#### REQUIRED WORK
In the records below, the line containing "Theorem 4: For" is the first to keep. Retype it and all later lines exactly, through the end.

Transcribed page contents
*** Begin section ***
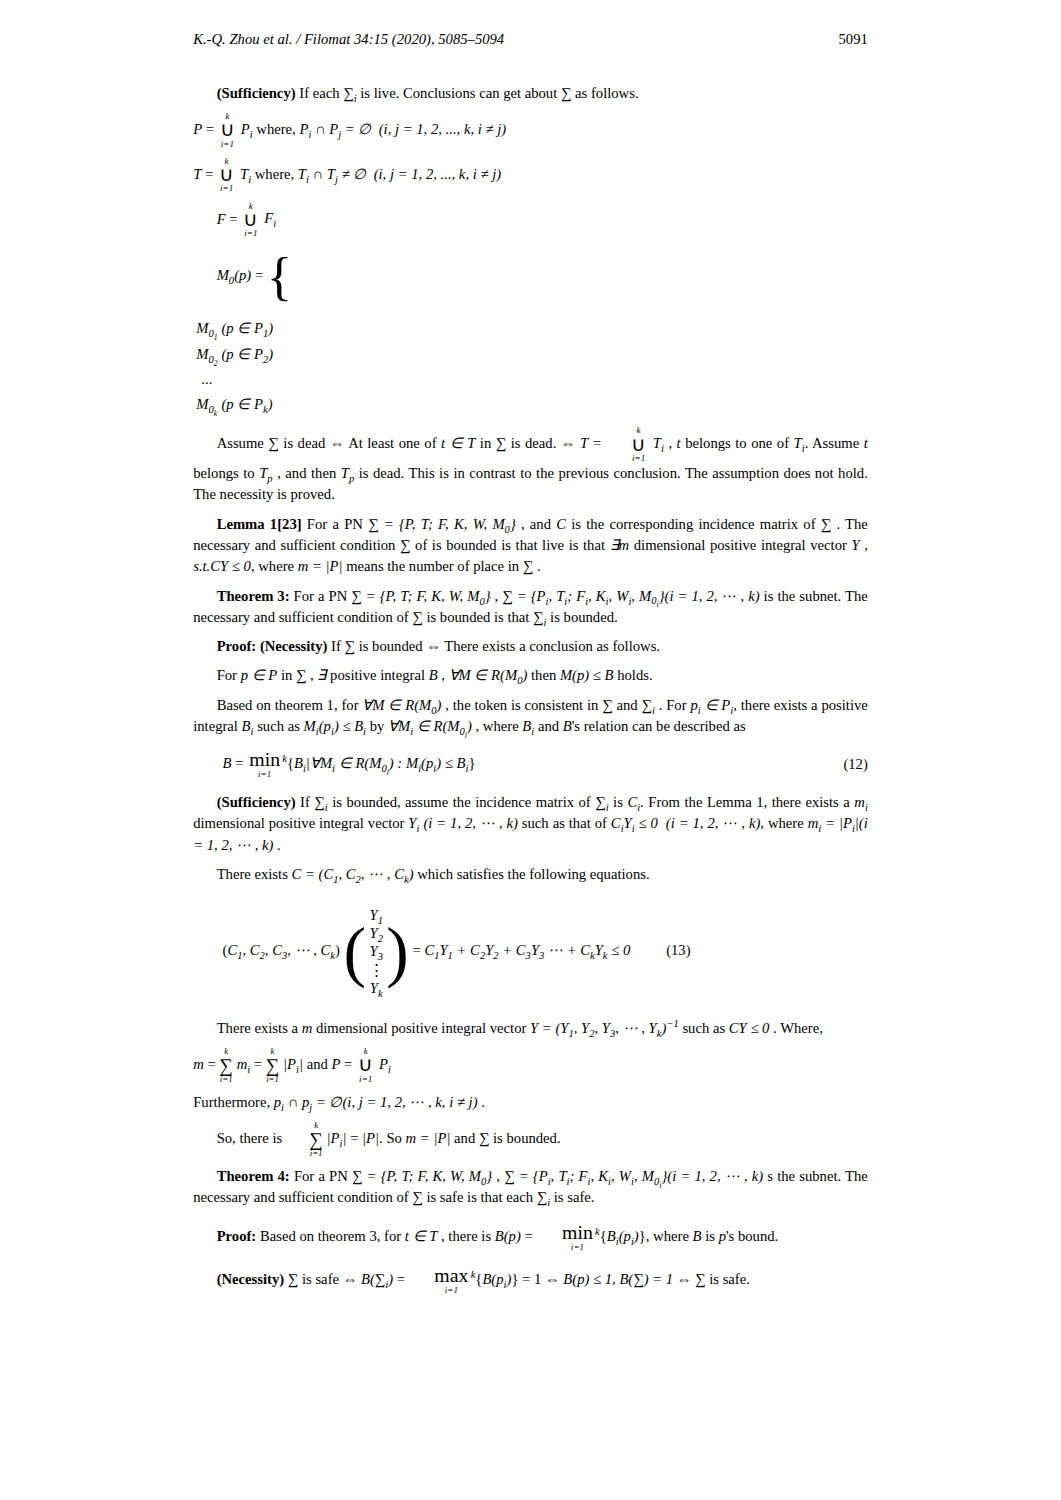K.-Q. Zhou et al. / Filomat 34:15 (2020), 5085–5094 5091
(Sufficiency) If each ∑i is live. Conclusions can get about ∑ as follows.
P = k∪i=1 Pi where, Pi ∩ Pj = ∅ (i, j = 1, 2, ..., k, i ≠ j)
T = k∪i=1 Ti where, Ti ∩ Tj ≠ ∅ (i, j = 1, 2, ..., k, i ≠ j)
F = k∪i=1 Fi
M0(p) = {
| M 0 1 | (p ∈ P 1 ) |
| M 0 2 | (p ∈ P 2 ) |
| ... | |
| M 0 k | (p ∈ P k ) |
Assume ∑ is dead ⇔ At least one of t ∈ T in ∑ is dead. ⇔ T = k∪i=1 Ti , t belongs to one of Ti. Assume t belongs to Tp , and then Tp is dead. This is in contrast to the previous conclusion. The assumption does not hold. The necessity is proved.
Lemma 1[23] For a PN ∑ = {P, T; F, K, W, M0} , and C is the corresponding incidence matrix of ∑ . The necessary and sufficient condition ∑ of is bounded is that live is that ∃m dimensional positive integral vector Y , s.t.CY ≤ 0, where m = |P| means the number of place in ∑ .
Theorem 3: For a PN ∑ = {P, T; F, K, W, M0} , ∑ = {Pi, Ti; Fi, Ki, Wi, M0i}(i = 1, 2, ⋯ , k) is the subnet. The necessary and sufficient condition of ∑ is bounded is that ∑i is bounded.
Proof: (Necessity) If ∑ is bounded ⇔ There exists a conclusion as follows.
For p ∈ P in ∑ , ∃ positive integral B , ∀M ∈ R(M0) then M(p) ≤ B holds.
Based on theorem 1, for ∀M ∈ R(M0) , the token is consistent in ∑ and ∑i . For pi ∈ Pi, there exists a positive integral Bi such as Mi(pi) ≤ Bi by ∀Mi ∈ R(M0i) , where Bi and B's relation can be described as
B = min i=1k{Bi|∀Mi ∈ R(M0i) : Mi(pi) ≤ Bi}
(12)
(Sufficiency) If ∑i is bounded, assume the incidence matrix of ∑i is Ci. From the Lemma 1, there exists a mi dimensional positive integral vector Yi (i = 1, 2, ⋯ , k) such as that of CiYi ≤ 0 (i = 1, 2, ⋯ , k), where mi = |Pi|(i = 1, 2, ⋯ , k) .
There exists C = (C1, C2, ⋯ , Ck) which satisfies the following equations.
(C1, C2, C3, ⋯ , Ck) ( Y1 Y2 Y3 ⋮ Yk ) = C1Y1 + C2Y2 + C3Y3 ⋯ + CkYk ≤ 0 (13)
There exists a m dimensional positive integral vector Y = (Y1, Y2, Y3, ⋯ , Yk)−1 such as CY ≤ 0 . Where,
m = k∑i=1 mi = k∑i=1 |Pi| and P = k∪i=1 Pi
Furthermore, pi ∩ pj = ∅(i, j = 1, 2, ⋯ , k, i ≠ j) .
So, there is k∑i=1 |Pi| = |P|. So m = |P| and ∑ is bounded.
Theorem 4: For a PN ∑ = {P, T; F, K, W, M0} , ∑ = {Pi, Ti; Fi, Ki, Wi, M0i}(i = 1, 2, ⋯ , k) s the subnet. The necessary and sufficient condition of ∑ is safe is that each ∑i is safe.
Proof: Based on theorem 3, for t ∈ T , there is B(p) = min i=1k{Bi(pi)}, where B is p's bound.
(Necessity) ∑ is safe ⇔ B(∑i) = max i=1k{B(pi)} = 1 ⇔ B(p) ≤ 1, B(∑) = 1 ⇔ ∑ is safe.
*** End section ***
#### EXERCISE RESULT
Theorem 4: For a PN ∑ = {P, T; F, K, W, M0} , ∑ = {Pi, Ti; Fi, Ki, Wi, M0i}(i = 1, 2, ⋯ , k) s the subnet. The necessary and sufficient condition of ∑ is safe is that each ∑i is safe.
Proof: Based on theorem 3, for t ∈ T , there is B(p) = min i=1k{Bi(pi)}, where B is p's bound.
(Necessity) ∑ is safe ⇔ B(∑i) = max i=1k{B(pi)} = 1 ⇔ B(p) ≤ 1, B(∑) = 1 ⇔ ∑ is safe.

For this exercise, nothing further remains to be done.